La commission mixte « 6+6 », chargée par la Chambre des représentants et le conseil d’État libyens de préparer les lois électorales, avait annoncé lors de cette cérémonie de clôture de ses travaux, que ses membres sont parvenus à un compromis au sujet des lois régissant les élections présidentielle et parlementaires prévues en fin d’année.
Le Royaume du Maroc poursuit ses efforts en vue de trouver une solution définitive à la crise libyenne de sorte à garantir l’unité, la stabilité et le progrès de la Libye, en soutenant ses actions visant à organiser des élections dans un cadre global, inclusif et pragmatique.

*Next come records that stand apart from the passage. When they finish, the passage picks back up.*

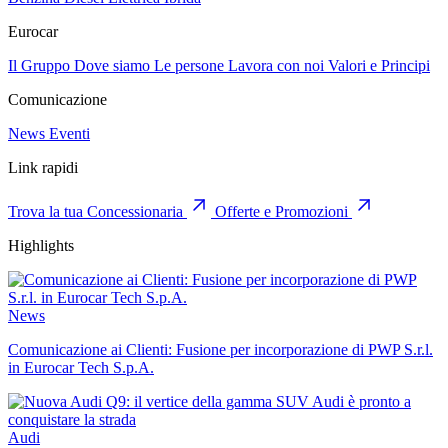
Eurocar
Il Gruppo
Dove siamo
Le persone
Lavora con noi
Valori e Principi
Comunicazione
News
Eventi
Link rapidi
Trova la tua Concessionaria
Offerte e Promozioni
Highlights
News
Comunicazione ai Clienti: Fusione per incorporazione di PWP S.r.l.
in Eurocar Tech S.p.A.
Audi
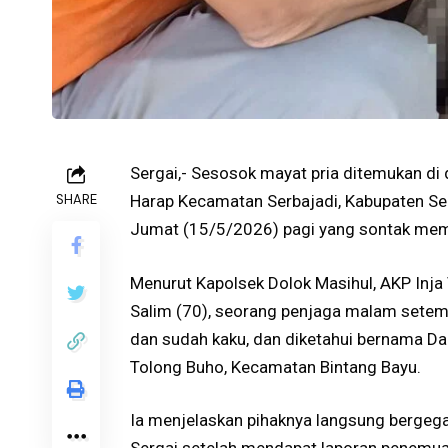
Sergai,- Sesosok mayat pria ditemukan d
SHARE
Harap Kecamatan Serbajadi, Kabupaten Se
Jumat (15/5/2026) pagi yang sontak memb
Menurut Kapolsek Dolok Masihul, AKP Inja 
Salim (70), seorang penjaga malam setemp
dan sudah kaku, dan diketahui bernama D
Tolong Buho, Kecamatan Bintang Bayu.
Ia menjelaskan pihaknya langsung bergegas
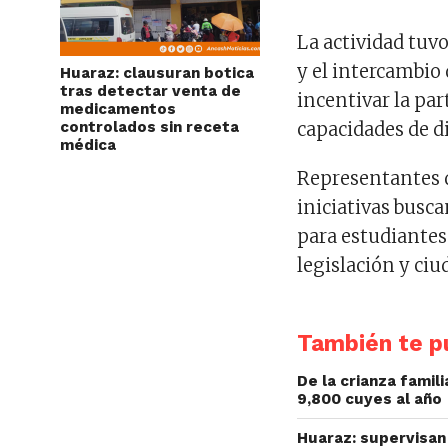
La actividad tuv
y el intercambio
Huaraz: clausuran botica
tras detectar venta de
incentivar la par
medicamentos
controlados sin receta
capacidades de d
médica
Representantes d
iniciativas busc
para estudiantes
legislación y ciu
También te pu
De la crianza fami
9,800 cuyes al año
Huaraz: supervisan 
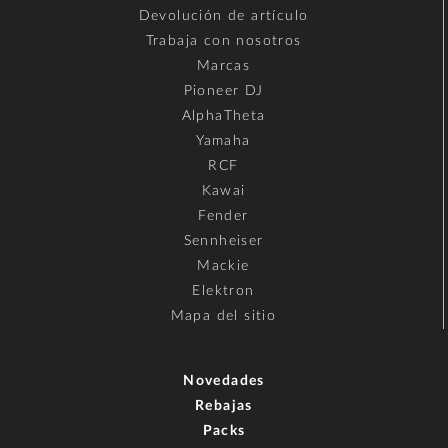
Devolución de artículo
Trabaja con nosotros
Marcas
Pioneer DJ
AlphaTheta
Yamaha
RCF
Kawai
Fender
Sennheiser
Mackie
Elektron
Mapa del sitio
Novedades
Rebajas
Packs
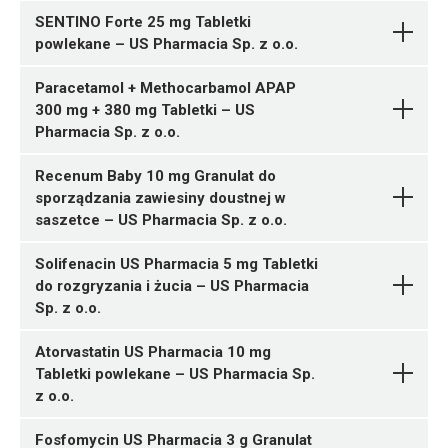
SENTINO Forte 25 mg Tabletki
powlekane – US Pharmacia Sp. z o.o.
Paracetamol + Methocarbamol APAP
300 mg + 380 mg Tabletki – US
Pharmacia Sp. z o.o.
Recenum Baby 10 mg Granulat do
sporządzania zawiesiny doustnej w
saszetce – US Pharmacia Sp. z o.o.
Solifenacin US Pharmacia 5 mg Tabletki
05909991468064 ¦ Rp ¦ 140749
do rozgryzania i żucia – US Pharmacia
7 tabl.
Sp. z o.o.
05909991468057 ¦ Rp ¦ 140750
14 tabl.
Atorvastatin US Pharmacia 10 mg
05903031289985 ¦ Rp ¦ 150237
Tabletki powlekane – US Pharmacia Sp.
30 tabl.
z o.o.
05904569250034 ¦ Rp ¦ 150238
05909991584177 ¦ Rp ¦ Skasowane ¦ 163539
45 tabl.
05903031289848 ¦ Rp ¦ 142037
Fosfomycin US Pharmacia 3 g Granulat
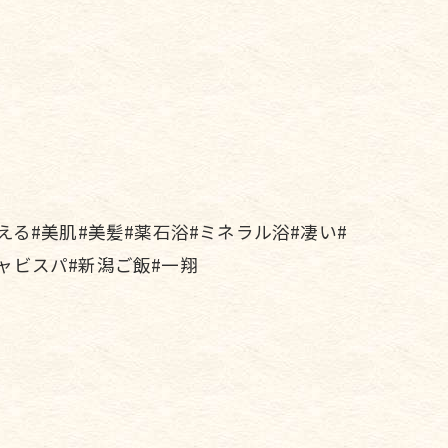
える#美肌#美髪#薬石浴#ミネラル浴#凄い#
ャビスパ#新潟ご飯#一翔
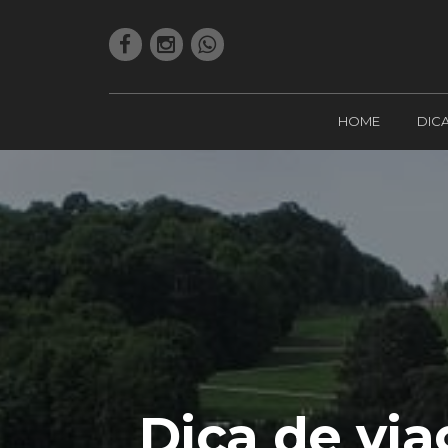
HOME
DIC
Dica de vi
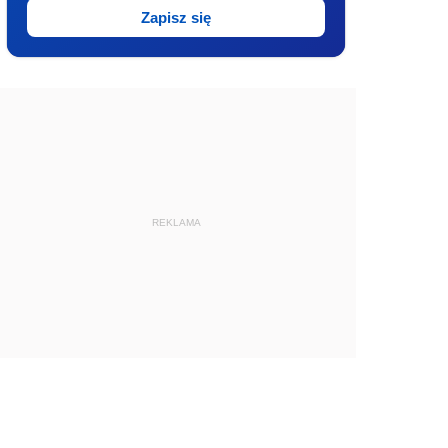
Zapisz się
REKLAMA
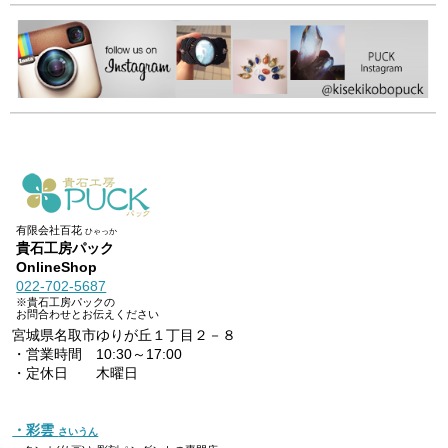
有限会社百花
ひゃっか
貴石工房パック
OnlineShop
022-702-5687
※貴石工房パックの
お問合わせとお伝えください
宮城県名取市ゆりが丘１丁目２－８
・営業時間 10:30～17:00
・定休日 木曜日
・彩雲
さいうん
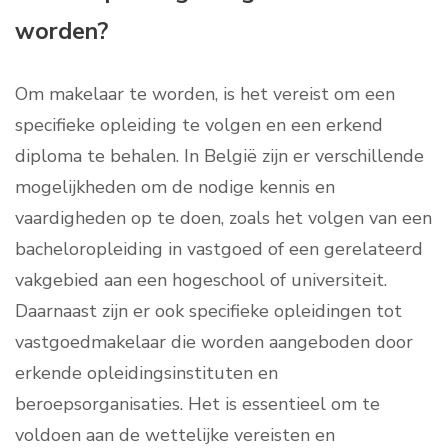
worden?
Om makelaar te worden, is het vereist om een
specifieke opleiding te volgen en een erkend
diploma te behalen. In België zijn er verschillende
mogelijkheden om de nodige kennis en
vaardigheden op te doen, zoals het volgen van een
bacheloropleiding in vastgoed of een gerelateerd
vakgebied aan een hogeschool of universiteit.
Daarnaast zijn er ook specifieke opleidingen tot
vastgoedmakelaar die worden aangeboden door
erkende opleidingsinstituten en
beroepsorganisaties. Het is essentieel om te
voldoen aan de wettelijke vereisten en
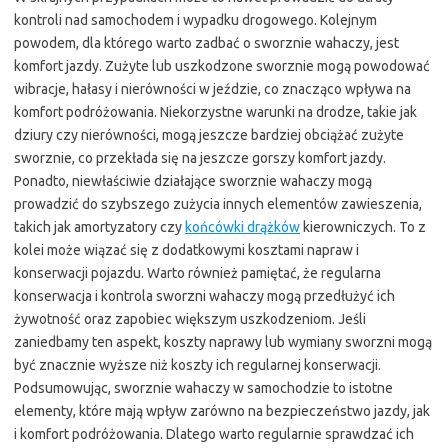
kontroli nad samochodem i wypadku drogowego. Kolejnym
powodem, dla którego warto zadbać o sworznie wahaczy, jest
komfort jazdy. Zużyte lub uszkodzone sworznie mogą powodować
wibracje, hałasy i nierówności w jeździe, co znacząco wpływa na
komfort podróżowania. Niekorzystne warunki na drodze, takie jak
dziury czy nierówności, mogą jeszcze bardziej obciążać zużyte
sworznie, co przekłada się na jeszcze gorszy komfort jazdy.
Ponadto, niewłaściwie działające sworznie wahaczy mogą
prowadzić do szybszego zużycia innych elementów zawieszenia,
takich jak amortyzatory czy
końcówki drążków
kierowniczych. To z
kolei może wiązać się z dodatkowymi kosztami napraw i
konserwacji pojazdu. Warto również pamiętać, że regularna
konserwacja i kontrola sworzni wahaczy mogą przedłużyć ich
żywotność oraz zapobiec większym uszkodzeniom. Jeśli
zaniedbamy ten aspekt, koszty naprawy lub wymiany sworzni mogą
być znacznie wyższe niż koszty ich regularnej konserwacji.
Podsumowując, sworznie wahaczy w samochodzie to istotne
elementy, które mają wpływ zarówno na bezpieczeństwo jazdy, jak
i komfort podróżowania. Dlatego warto regularnie sprawdzać ich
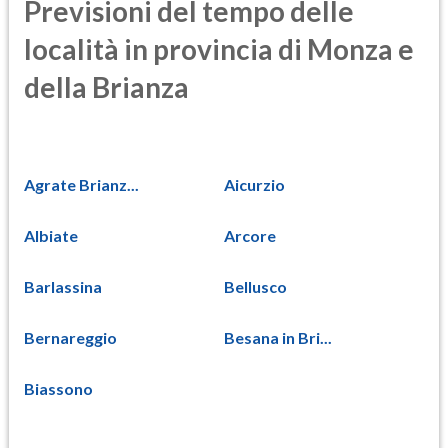
Previsioni del tempo delle
località in provincia di Monza e
della Brianza
Agrate Brianz...
Aicurzio
Albiate
Arcore
Barlassina
Bellusco
Bernareggio
Besana in Bri...
Biassono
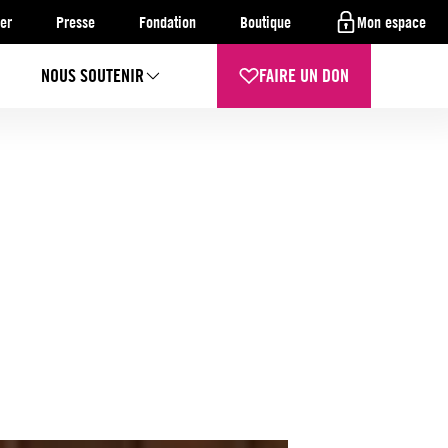
er
Presse
Fondation
Boutique
Mon espace
NOUS SOUTENIR
FAIRE UN DON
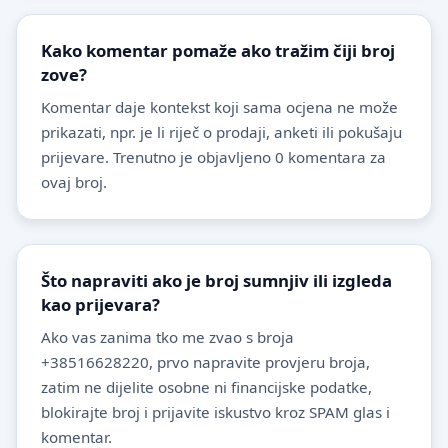
Kako komentar pomaže ako tražim čiji broj
zove?
Komentar daje kontekst koji sama ocjena ne može
prikazati, npr. je li riječ o prodaji, anketi ili pokušaju
prijevare. Trenutno je objavljeno 0 komentara za
ovaj broj.
Što napraviti ako je broj sumnjiv ili izgleda
kao prijevara?
Ako vas zanima tko me zvao s broja
+38516628220, prvo napravite provjeru broja,
zatim ne dijelite osobne ni financijske podatke,
blokirajte broj i prijavite iskustvo kroz SPAM glas i
komentar.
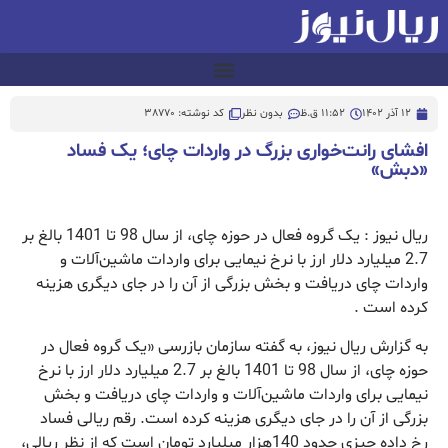
12 آذر 1402
11:52 ق.ظ
بدون نظر
کد نوشته: 38770
افشای رانت‌خواری بزرگ در واردات چای؛ يک فساد
«دبش»
ریال نیوز : يک گروه فعال در حوزه چای، از سال 98 تا 1401 بالغ بر
2.7 ميليارد دلار ارز با نرخ نيمايی برای واردات ماشين‌آلات و
واردات چای دريافت و بخش بزرگی از آن را در جای ديگری هزينه
كرده است .
به گزارش ریال نیوز، به گفته سازمان بازرسی «يک گروه فعال در
حوزه چای، از سال 98 تا 1401 بالغ بر 2.7 ميليارد دلار ارز با نرخ
نيمايی برای واردات ماشين‌آلات و واردات چای دريافت و بخش
بزرگی از آن را در جای ديگری هزينه كرده است. رقم ريالی فساد
رخ داده چيزی حدود 140هزار ميليارد تومان است كه از نظر ريالی،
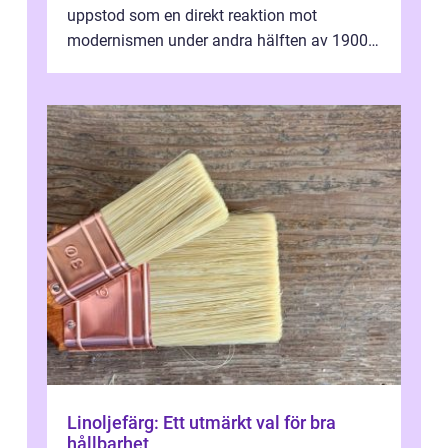
uppstod som en direkt reaktion mot
modernismen under andra hälften av 1900-
talet och har blivit en viktig och inflytelserik
...
Linoljefärg: Ett utmärkt val för bra
hållbarhet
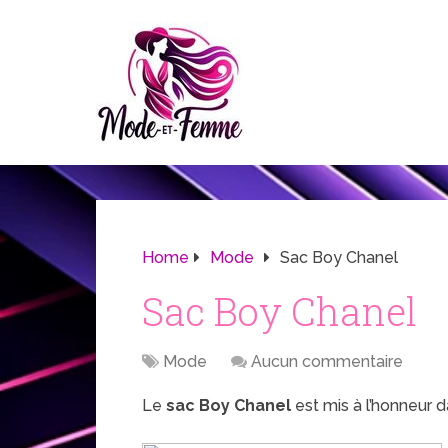
Home
Mode
Sac Boy Chanel
Sac Boy Chanel
Mode
Aucun commentaire
Le
sac Boy Chanel
est mis à l’honneur 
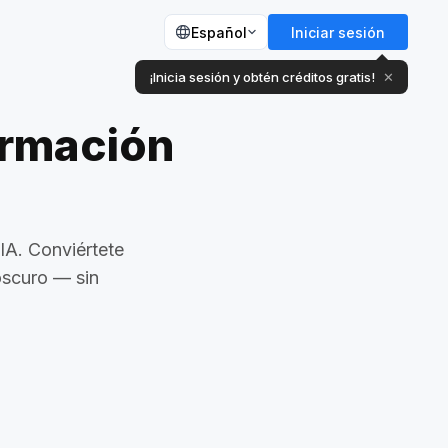
Español
Iniciar sesión
¡Inicia sesión y obtén créditos gratis!
✕
ormación
IA. Conviértete
oscuro — sin
Transformación con Pintura IA
Full Throttle
ance
God Wing Gacha
ropa
Dios del Trueno
enenoso
Alas de Ángel Negro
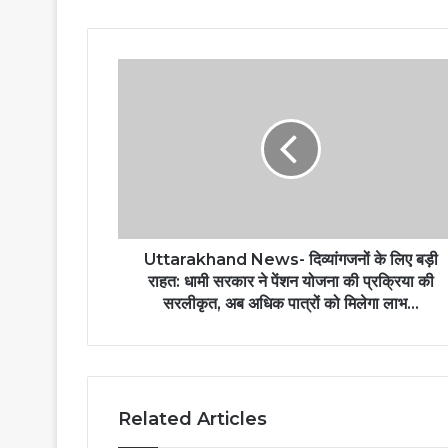
Uttarakhand News- दिव्यांगजनों के लिए बड़ी
राहत: धामी सरकार ने पेंशन योजना की प्रक्रिया की
सरलीकृत, अब अधिक पात्रों को मिलेगा लाभ…
Related Articles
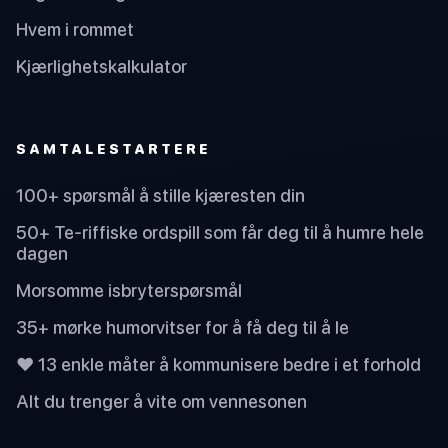
Hvem i rommet
Kjærlighetskalkulator
SAMTALESTARTERE
100+ spørsmål å stille kjæresten din
50+ Te-riffiske ordspill som får deg til å humre hele
dagen
Morsomme isbryterspørsmål
35+ mørke humorvitser for å få deg til å le
❤️ 13 enkle måter å kommunisere bedre i et forhold
Alt du trenger å vite om vennesonen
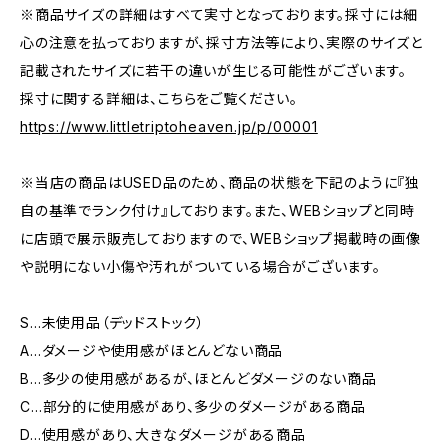
※商品サイズの詳細はすべて実寸となっております。採寸には細
心の注意を払っておりますが、採寸方法等により、実際のサイズと
記載されたサイズに若干の違いが生じる可能性がございます。
採寸に関する詳細は、こちらをご覧ください。
https://www.littletriptoheaven.jp/p/00001
※当店の商品はUSED品のため、商品の状態を下記のように『独
自の基準でランク付け』しております。また、WEBショップと同時
に店頭で展示販売しておりますので、WEBショップ掲載時の画像
や説明にない小傷や汚れがついている場合がございます。
S…未使用品（デッドストック）
A…ダメージや使用感がほとんどない商品
B…多少の使用感があるが、ほとんどダメージのない商品
C…部分的に使用感があり、多少のダメージがある商品
D…使用感があり、大きなダメージがある商品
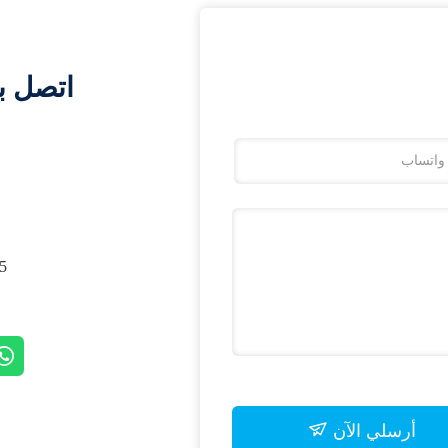
اتصل ب
, SHANGHAI, CHINA
أرسلي الآن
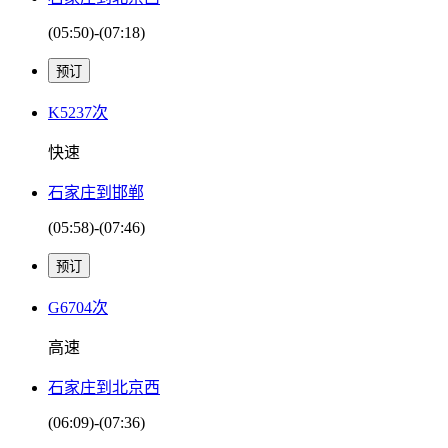
(05:50)-(07:18)
K5237次
快速
石家庄到邯郸
(05:58)-(07:46)
G6704次
高速
石家庄到北京西
(06:09)-(07:36)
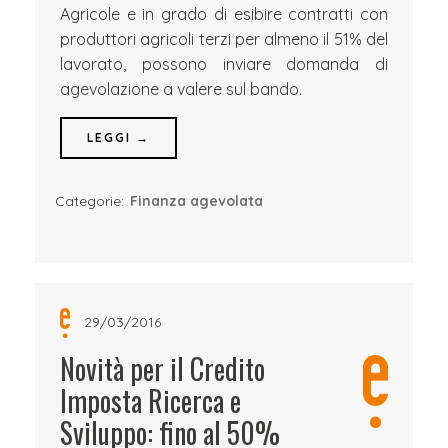
Agricole e in grado di esibire contratti con
produttori agricoli terzi per almeno il 51% del
lavorato, possono inviare domanda di
agevolazione a valere sul bando.
LEGGI →
Categorie:
Finanza agevolata
29/03/2016
Novità per il Credito
Imposta Ricerca e
Sviluppo: fino al 50%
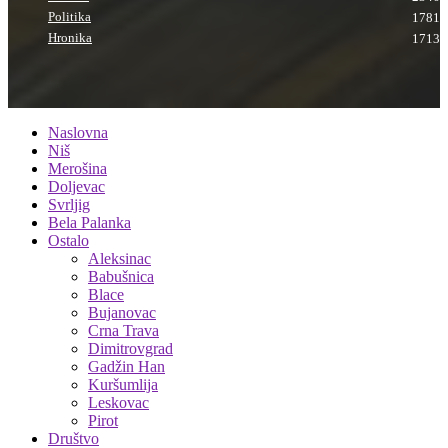
Politika
1781
Hronika
1713
Naslovna
Niš
Merošina
Doljevac
Svrljig
Bela Palanka
Ostalo
Aleksinac
Babušnica
Blace
Bujanovac
Crna Trava
Dimitrovgrad
Gadžin Han
Kuršumlija
Leskovac
Pirot
Društvo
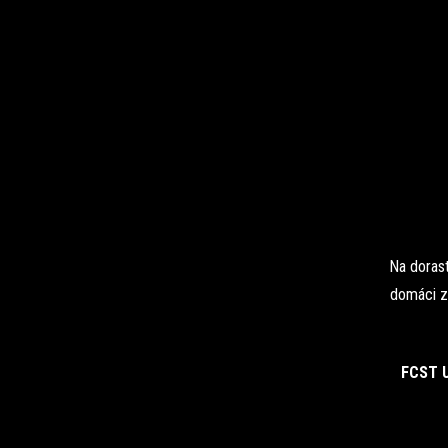
Na dorast
domáci zá
FCST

Ce pays maghrébin mérite davantage de mobilisation, d’accompagnement et de soutien, parce qu’une Libye stable constitue une valeur ajoutée au monde arabe et à l’intégration maghrébine, a fait savoir M. Bourita, précisant que les menaces qui planent sur la région nécessitent des efforts plus amples pour faire de ce qui a été convenu à Bouznika aujourd’hui le lancement d’un processus électoral réussi.
Par ailleurs, il a rappelé que le Maroc estime que l’Onu, en la personne de son envoyé spécial, Abdoulaye Bathily, joue un rôle essentiel dans l’accompagnement du règlement de la crise libyenne en vue d’atteindre les objectifs escomptés.
La réunion de Bouznika s’inscrit dans le prolongement de la série de rencontres qu’abrite le Royaume, réunissant les différentes parties libyennes en vue d’approfondir le dialogue sur les voies et moyens à même de mener au règlement de la crise dans ce pays, suivant une approche qui fournit l’espace idoine pour le dialogue et la concertation constructive.
Ces réunions avaient donné lieu à d’importants accords favorables au processus de règlement, à leur tête l’accord de Skhirat (2015), l’accord entre le président de la Chambre des représentants, Akila Saleh, et le président du Haut Conseil d’État libyen, Khalid El Machri en octobre 2022 sur la mise en œuvre des résultats du processus de Bouznika concernant les postes de souveraineté et l’unification du pouvoir exécutif.
Le Maroc considère que le règlement de la question de la légitimité en Libye ne peut avoir lieu qu’à travers des élections présidentielle et législatives qui permettront au peuple libyen de choisir à qui confier le pouvoir de la gouvernance politique dans le pays.